Tough to beat an airport for open space. Solberg-Hunterdon Airport (N51), Readington, New Jersey.

Opinion

What was more “Open Space” than an airport founded in rural Hunterdon Country, New Jersey in 1941? There was no urban sprawl; there wasn’t any sprawl at all. There were no cell towers, there were no schools off the end of the runway and there was no one nearby to complain about noise.

Everyone who has moved into that area since knew and, could not help but know, that there was a local active airport in Readington. If they were not willing to accept the “noise” or “hazards” they associate with an airport they should not have moved there.

For at least the past 15 years there have been continuous and mean attempts by township officials to close the airport in the name of “Open Space.” But what is more “Open Space” than an airport? Except for the holes in the ground it is as open space as a golf course. The very idea that you can condemn an airport based on the concept that you are saving “Open Space” is some kind of joke. It is a great testimony to the citizens of Readington that they are so willing to contribute their tax dollars for “Open Space” that is already “Open Space.” Is this now the true definition of an “environmentalist:” Buy open space to be open space?
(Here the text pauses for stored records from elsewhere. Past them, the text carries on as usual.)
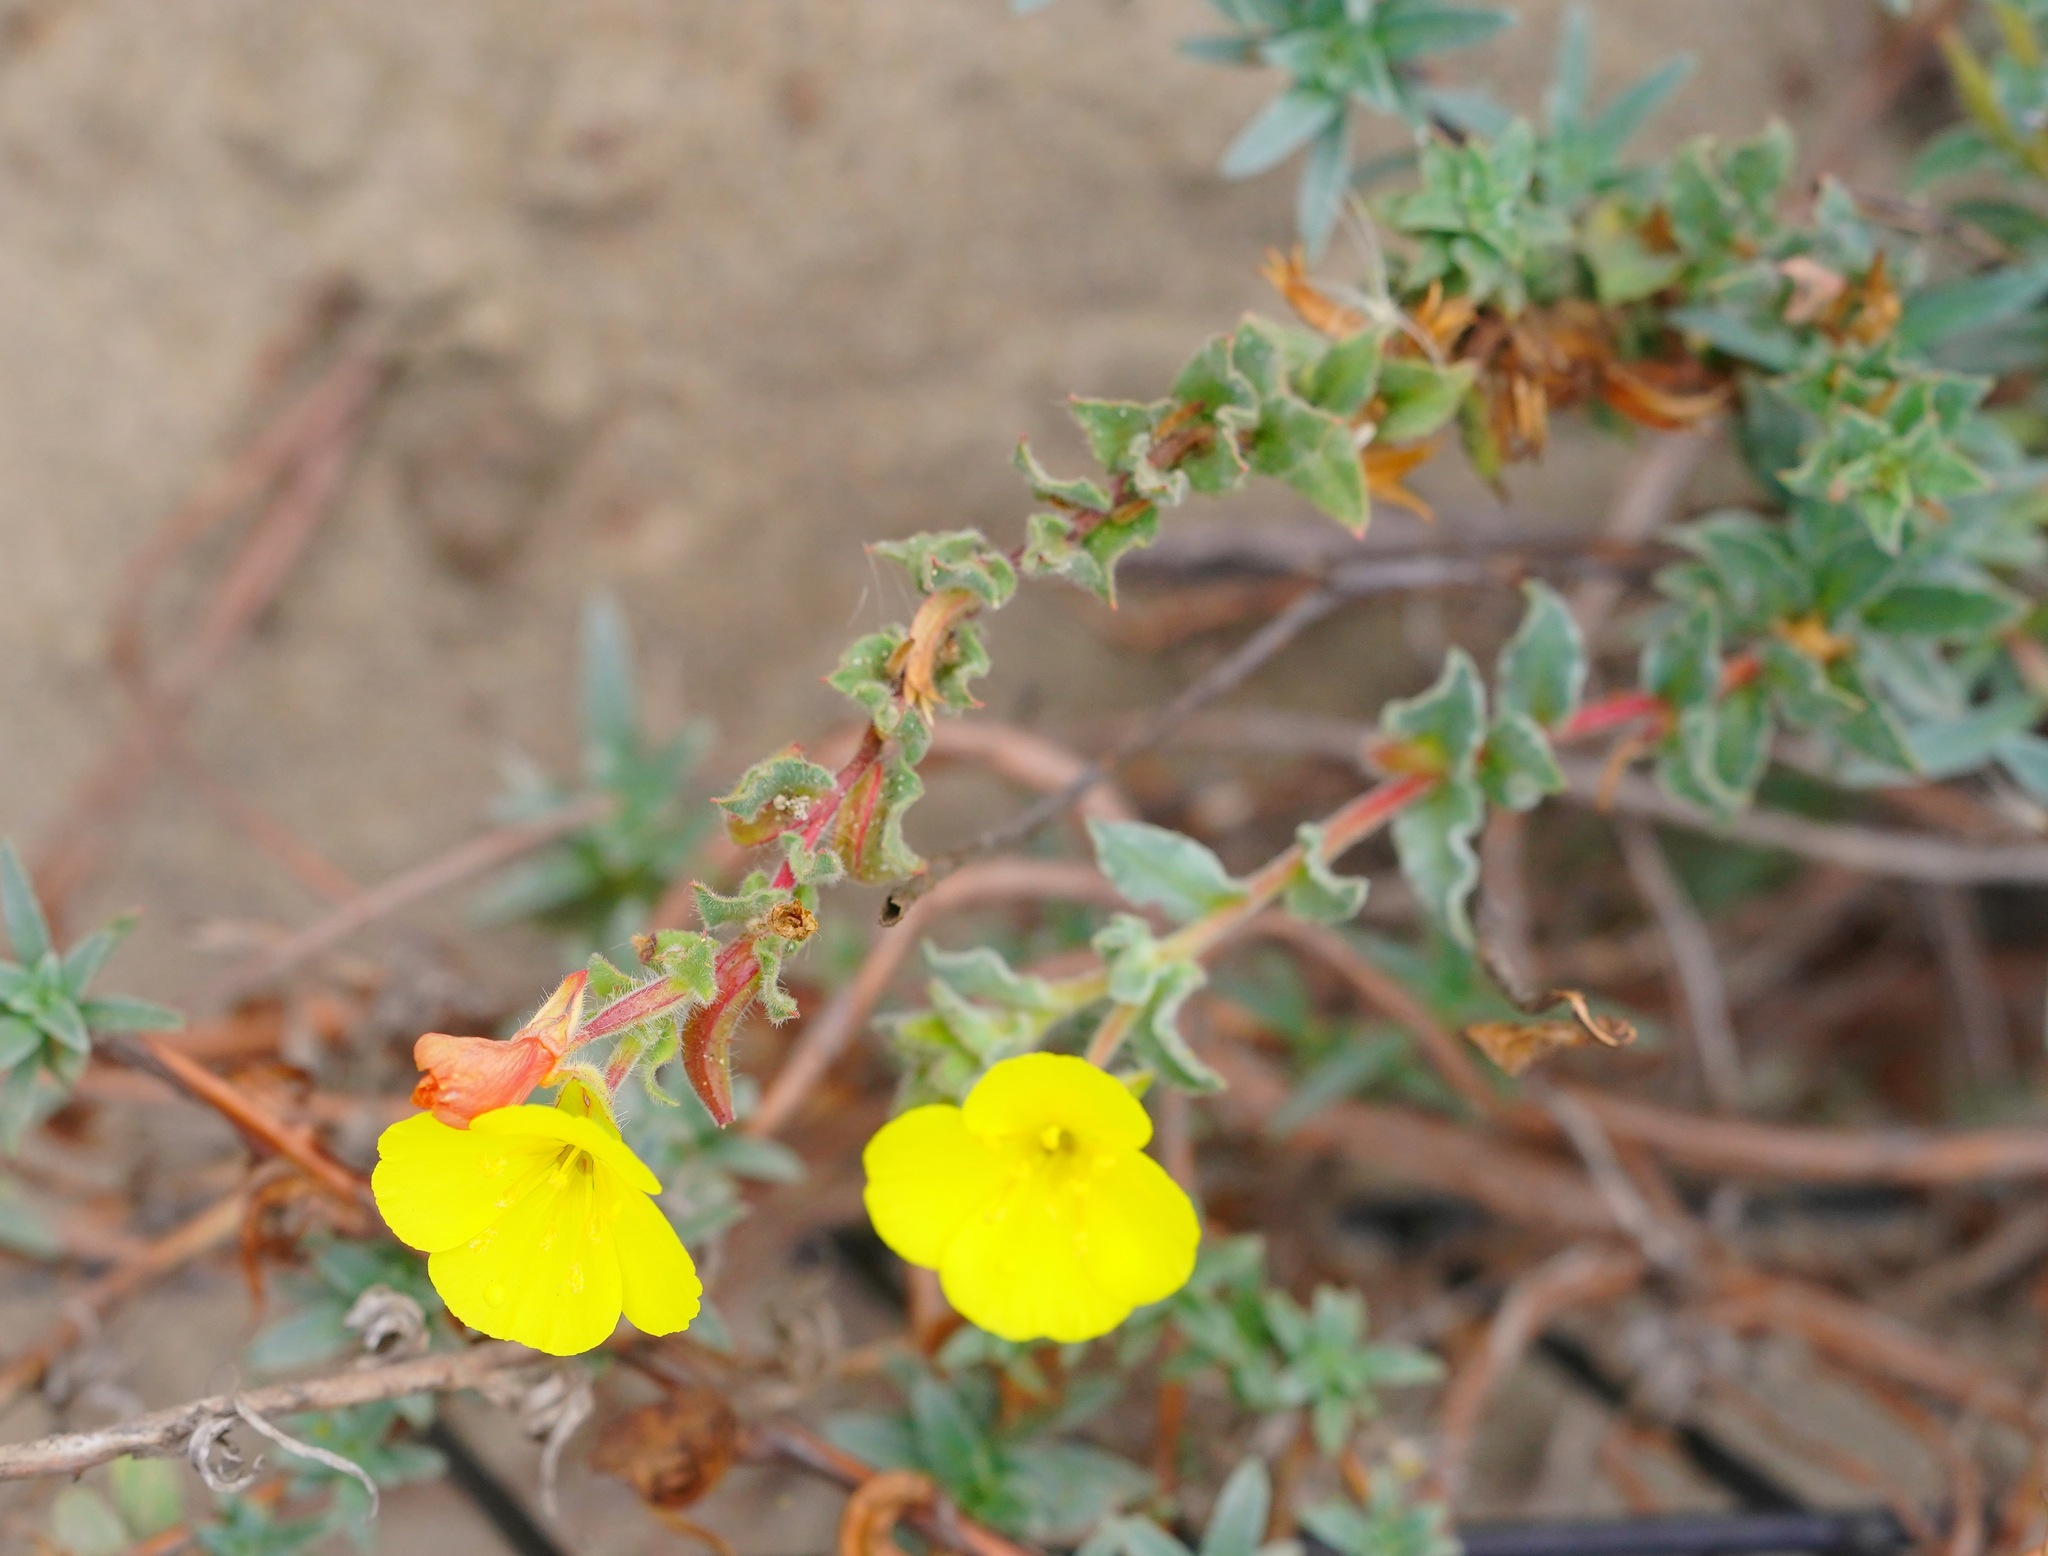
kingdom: Plantae
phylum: Tracheophyta
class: Magnoliopsida
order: Myrtales
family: Onagraceae
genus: Camissoniopsis
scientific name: Camissoniopsis cheiranthifolia
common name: Beach suncup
How many of you have seen small local airports like Solberg in the areas where you grew up? How many of those are still there? How many new small airports have you seen built and opened since the time you grew up? I do not know of one. These small airports are actually a national treasure and are the only place a person can safely and economically learn an aviation skill. Some may even be the future pilot of a commercial flight you may take some day. Or maybe you would rather that pilot be some alien recruited from England because the United States has no place to train new pilots.

Few of our future aviators will come from the military because there are not that many military pilots being trained any more and in the future there will be even fewer. Many say that airlines should be required to train their own crews and that might well be true. But where do you think this training is going to take place, Newark Airport? It will happen at small fields like Solberg that will only get bigger when those airlines begin looking for training fields.

Maybe they should be careful to what they donate those tax dollars because what they get in place of Solberg Airport may be a lot more objectionable than an airport that accommodates small aircraft and is “Open Space.”